> **Input records**:
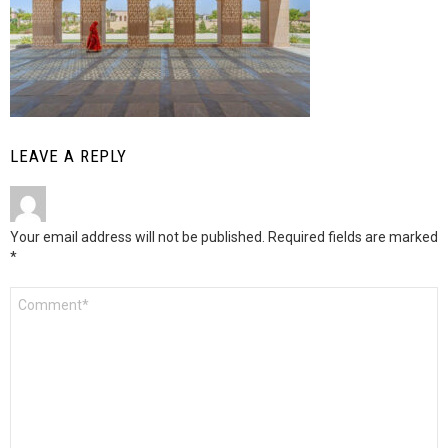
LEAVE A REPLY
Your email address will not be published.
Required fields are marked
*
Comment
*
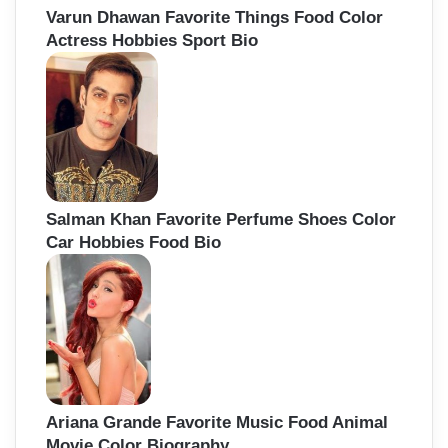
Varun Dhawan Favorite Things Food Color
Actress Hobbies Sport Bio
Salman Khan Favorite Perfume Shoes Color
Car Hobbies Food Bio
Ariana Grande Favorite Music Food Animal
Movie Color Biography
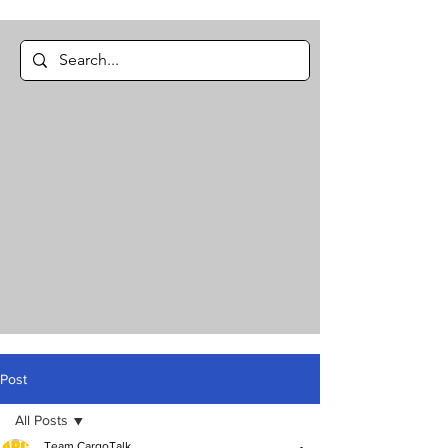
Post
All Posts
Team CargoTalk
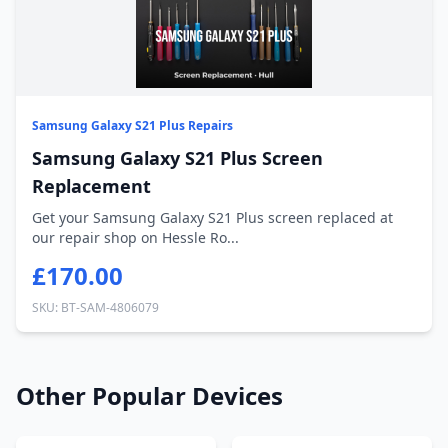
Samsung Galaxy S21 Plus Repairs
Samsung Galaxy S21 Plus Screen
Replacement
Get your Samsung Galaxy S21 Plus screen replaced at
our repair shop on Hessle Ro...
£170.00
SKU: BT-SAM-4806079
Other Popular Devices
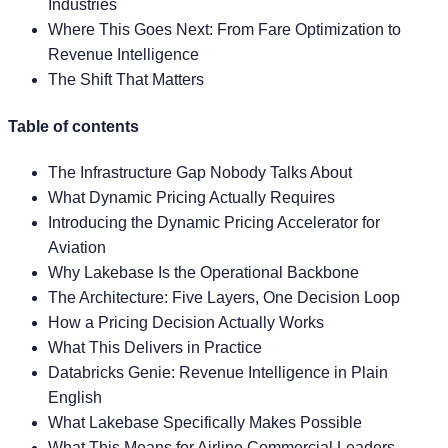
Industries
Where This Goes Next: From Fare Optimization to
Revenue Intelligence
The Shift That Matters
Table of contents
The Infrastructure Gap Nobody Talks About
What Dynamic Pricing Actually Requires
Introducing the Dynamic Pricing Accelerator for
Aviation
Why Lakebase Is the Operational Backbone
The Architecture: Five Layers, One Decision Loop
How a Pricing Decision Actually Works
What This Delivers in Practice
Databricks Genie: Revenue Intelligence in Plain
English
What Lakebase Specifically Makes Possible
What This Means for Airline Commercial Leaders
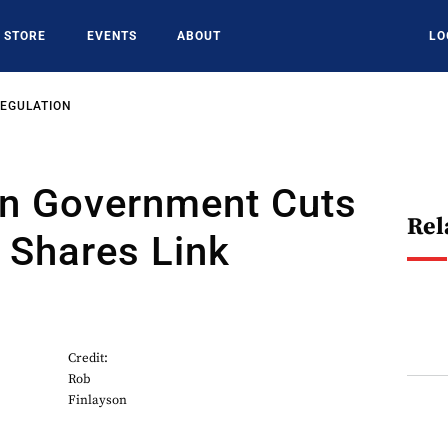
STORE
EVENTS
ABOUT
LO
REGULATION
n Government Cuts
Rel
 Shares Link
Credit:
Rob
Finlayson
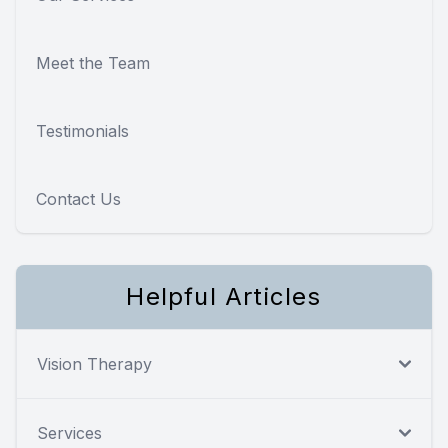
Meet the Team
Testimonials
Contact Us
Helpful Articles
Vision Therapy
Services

> **Problem details**:
Render the lines of the material from the one containing "Samsung Galaxy S21 Plus Repairs" through the one containing "What This Means", inclusive, as a numbered list, skipping any blank lines and leaving out the picture markers.

> **Expected answer**:
1. Samsung Galaxy S21 Plus Repairs
2. Samsung Galaxy S21 Plus Screen
3. Replacement
4. Get your Samsung Galaxy S21 Plus screen replaced at
5. our repair shop on Hessle Ro...
6. £170.00
7. SKU: BT-SAM-4806079
8. Other Popular Devices
9. Industries
10. Where This Goes Next: From Fare Optimization to
11. Revenue Intelligence
12. The Shift That Matters
13. Table of contents
14. The Infrastructure Gap Nobody Talks About
15. What Dynamic Pricing Actually Requires
16. Introducing the Dynamic Pricing Accelerator for
17. Aviation
18. Why Lakebase Is the Operational Backbone
19. The Architecture: Five Layers, One Decision Loop
20. How a Pricing Decision Actually Works
21. What This Delivers in Practice
22. Databricks Genie: Revenue Intelligence in Plain
23. English
24. What Lakebase Specifically Makes Possible
25. What This Means for Airline Commercial Leaders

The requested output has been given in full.